A curiosity that only sits in my collection because I bought Technos to help complete the Dumarest Saga and the only format I could get it in was this Ace Double. Arguably I should have listed it as one book.
Ten short stories, all older than me, which are entertaining rather than thrilling. I would suggest they are all very much of their time, but I'm no scholar qualified to justify that. A mix of SF and fantasy/horror (the latter in its lightest sense), with some neat twist endings included.
The Bells Of Archeron - do the dead live again in the sounds of a far away planet? Anne - a wounded spaceship pilot gets an unusual vision. My least favourite in the book. Return Visit - man summons demon, what happens next? Amusing. The Shrine - members of a fractured humanity visit a mysterious shrine. I didn't get this one. Survival Demands - the consequence of what happens when Man finds aliens Little Girl Lost - a scientist is grieving the death of his daughter. Can he be helped? The Eyes if Silence - a criminal is sent to a remote space station, but why? Enchanter's Encounter - is magic real?
Science Fiction stories by one of my favourite writers. Okay, but not really very good. I did like The Bells of Archeron about a man who finds his way back to sanity by trying to help a young widow who is about to let the Bells take possession of her. And the lady was an actor hired to be rescued. This story is also the one where the spectacular style of Tubb is easily recognisable. The best one though is Enchanter’s Encounters about a clash between the rational psychologist and the mystic. The hero wants to marry a young lady who is under the spell of the mystic. But things are not as they appear. Great dialogues.

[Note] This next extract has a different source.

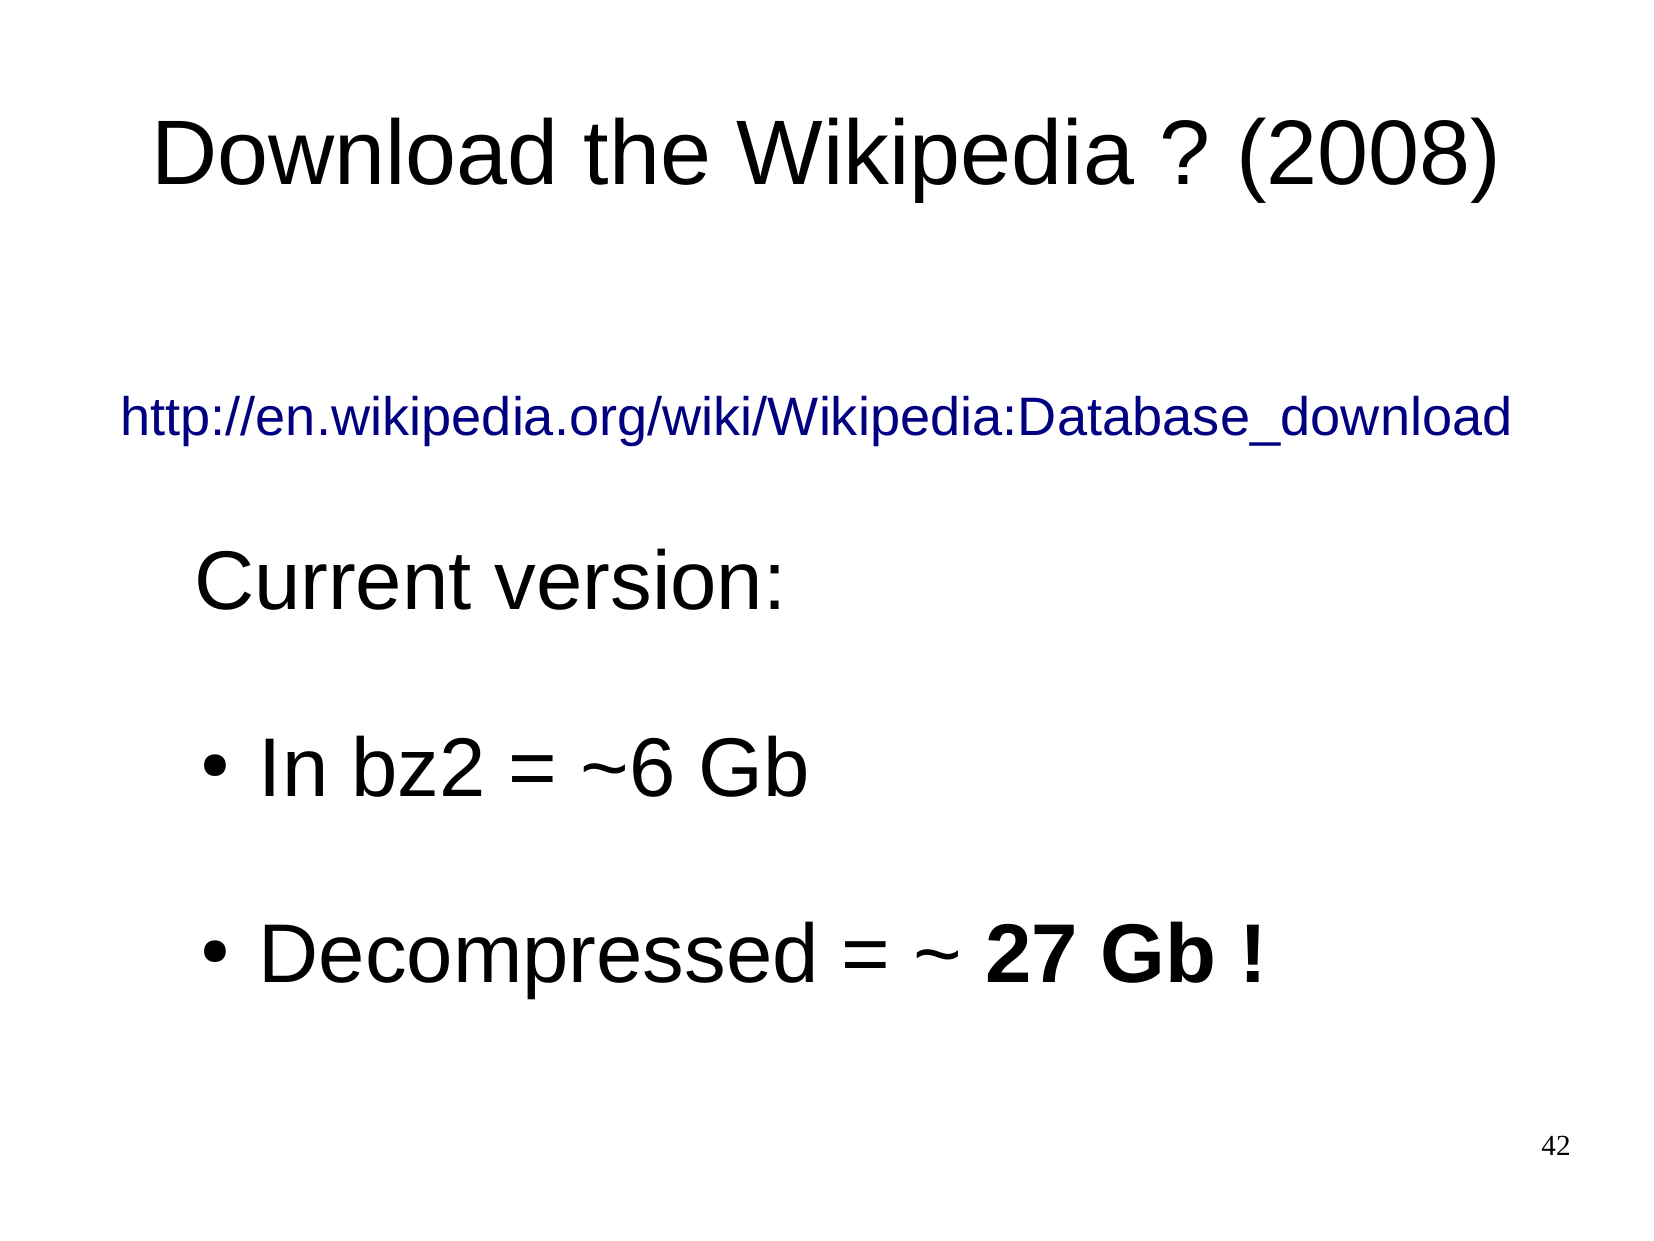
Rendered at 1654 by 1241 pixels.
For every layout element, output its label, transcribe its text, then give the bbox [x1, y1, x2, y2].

text_box http://en.wikipedia.org/wiki/Wikipedia:Database_download [75, 379, 1576, 469]
text_box Current version: In bz2 = ~6 Gb Decompressed = ~ 27 Gb ! [150, 527, 1576, 1015]
title Download the Wikipedia ? (2008) [82, 49, 1571, 257]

One thing bad about this edition is that it is full of mistakes. It seems the book was scanned and printed from OCR. Modern becomes modem. One story The Shrine ends so suddenly that it seems to me the end is actually missing. There is a blank page following the story.
This is a very good collection of short stories, mostly science fiction, and some fantasy. Themes ranged from heartbreaking to hopeful. "The Shrine" and "Survival Demands!" provide an interesting take on what alien life might think of humans. The stories are a bit male-centric, which is typical of the time period when the stories were written.
The first three stories were good to great, but the rest of the book left me wanting. I had high expectations for a book like this, given Tubb's extensive publishing history.